Da wollen die nicht wirklich durch, denkt der Betrachter unwillkürlich. Doch der Segler steuert die Jolle zielsicher durch die Felsen

Michael Rinck am 20.08.2015

Die südnorwegische Gemeinde Kragerø zwischen Oslo und Kristiansand liegt inmitten eines Paradieses für Jollensegler. Hier ist auch die "Seeschwalbe", eine norwegische Regattajolle, seit 1938 zu Hause. Und das Paar im Video stellt eindrucksvoll unter Beweis, dass es mit dem Boot umgehen kann. Aus der Vogelperspektive, von einer Drohne gefilmt, sehen die Durchfahrten so knapp aus, dass einem als Zuschauer bisweilen der Atem stockt. 

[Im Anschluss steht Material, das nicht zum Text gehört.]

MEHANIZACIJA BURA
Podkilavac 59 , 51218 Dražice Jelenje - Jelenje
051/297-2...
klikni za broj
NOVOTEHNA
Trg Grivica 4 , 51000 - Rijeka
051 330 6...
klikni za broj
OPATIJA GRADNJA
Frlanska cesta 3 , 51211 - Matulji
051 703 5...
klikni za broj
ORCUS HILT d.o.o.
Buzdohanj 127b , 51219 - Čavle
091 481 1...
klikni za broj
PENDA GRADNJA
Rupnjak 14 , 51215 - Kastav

Maßarbeit mit norwegischer Regattajolle

Und dabei scheinen sich die beiden Segler mit der Terna, norwegisch für Seeschwalbe, nicht das beste Gefährt für so hakelige Durchfahrten gewählt zu haben. Deutlich ist im Video erkennbar, wie der Steuermann teils kräftig Ruder legt, ohne dass die Jolle besonders agil reagieren würde. In Minute 01:00 muss die Vorschoterin sogar das Vorsegel backstellen, damit die enge Kurve genommen werden kann.

Von der regionalen Bootsklasse gibt es etwa 700 Boote, es werden immer noch Neubauten gefertigt. Ein Blick auf die Seite der Braatø Trebåtbyggeri verrät auch, warum die Seeschwalbe so träge auf dem Ruder liegt: Sie hat einen langen Stummelkiel.